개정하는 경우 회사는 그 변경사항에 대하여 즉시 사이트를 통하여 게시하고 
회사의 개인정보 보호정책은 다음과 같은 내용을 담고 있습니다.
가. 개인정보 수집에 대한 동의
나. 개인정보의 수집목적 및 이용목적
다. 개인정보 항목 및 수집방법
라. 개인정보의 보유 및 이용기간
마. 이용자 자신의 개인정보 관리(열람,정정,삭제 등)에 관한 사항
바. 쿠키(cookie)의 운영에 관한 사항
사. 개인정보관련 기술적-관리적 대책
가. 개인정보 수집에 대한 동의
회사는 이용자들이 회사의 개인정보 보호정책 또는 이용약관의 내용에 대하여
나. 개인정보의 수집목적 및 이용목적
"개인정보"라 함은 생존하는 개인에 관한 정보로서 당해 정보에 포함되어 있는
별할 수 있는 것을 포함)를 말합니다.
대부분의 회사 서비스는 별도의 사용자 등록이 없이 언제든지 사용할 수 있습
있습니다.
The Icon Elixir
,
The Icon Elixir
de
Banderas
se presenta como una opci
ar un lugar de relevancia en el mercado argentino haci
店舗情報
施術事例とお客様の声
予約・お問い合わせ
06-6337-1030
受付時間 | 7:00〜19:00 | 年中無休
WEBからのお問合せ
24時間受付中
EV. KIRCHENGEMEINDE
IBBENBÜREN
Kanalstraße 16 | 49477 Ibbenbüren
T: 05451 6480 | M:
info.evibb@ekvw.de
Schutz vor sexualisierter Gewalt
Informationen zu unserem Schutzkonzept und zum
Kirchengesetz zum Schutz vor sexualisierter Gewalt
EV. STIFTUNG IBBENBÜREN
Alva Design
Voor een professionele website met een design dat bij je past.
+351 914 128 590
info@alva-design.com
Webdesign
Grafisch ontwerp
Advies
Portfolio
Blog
◇ ◇ ◇ ◇ ◇
### Request
Please write out the whole of the material exactly.

### Response to the task
개정하는 경우 회사는 그 변경사항에 대하여 즉시 사이트를 통하여 게시하고 
회사의 개인정보 보호정책은 다음과 같은 내용을 담고 있습니다.
가. 개인정보 수집에 대한 동의
나. 개인정보의 수집목적 및 이용목적
다. 개인정보 항목 및 수집방법
라. 개인정보의 보유 및 이용기간
마. 이용자 자신의 개인정보 관리(열람,정정,삭제 등)에 관한 사항
바. 쿠키(cookie)의 운영에 관한 사항
사. 개인정보관련 기술적-관리적 대책
가. 개인정보 수집에 대한 동의
회사는 이용자들이 회사의 개인정보 보호정책 또는 이용약관의 내용에 대하여
나. 개인정보의 수집목적 및 이용목적
"개인정보"라 함은 생존하는 개인에 관한 정보로서 당해 정보에 포함되어 있는
별할 수 있는 것을 포함)를 말합니다.
대부분의 회사 서비스는 별도의 사용자 등록이 없이 언제든지 사용할 수 있습
있습니다.
The Icon Elixir
,
The Icon Elixir
de
Banderas
se presenta como una opci
ar un lugar de relevancia en el mercado argentino haci
店舗情報
施術事例とお客様の声
予約・お問い合わせ
06-6337-1030
受付時間 | 7:00〜19:00 | 年中無休
WEBからのお問合せ
24時間受付中
EV. KIRCHENGEMEINDE
IBBENBÜREN
Kanalstraße 16 | 49477 Ibbenbüren
T: 05451 6480 | M:
info.evibb@ekvw.de
Schutz vor sexualisierter Gewalt
Informationen zu unserem Schutzkonzept und zum
Kirchengesetz zum Schutz vor sexualisierter Gewalt
EV. STIFTUNG IBBENBÜREN
Alva Design
Voor een professionele website met een design dat bij je past.
+351 914 128 590
info@alva-design.com
Webdesign
Grafisch ontwerp
Advies
Portfolio
Blog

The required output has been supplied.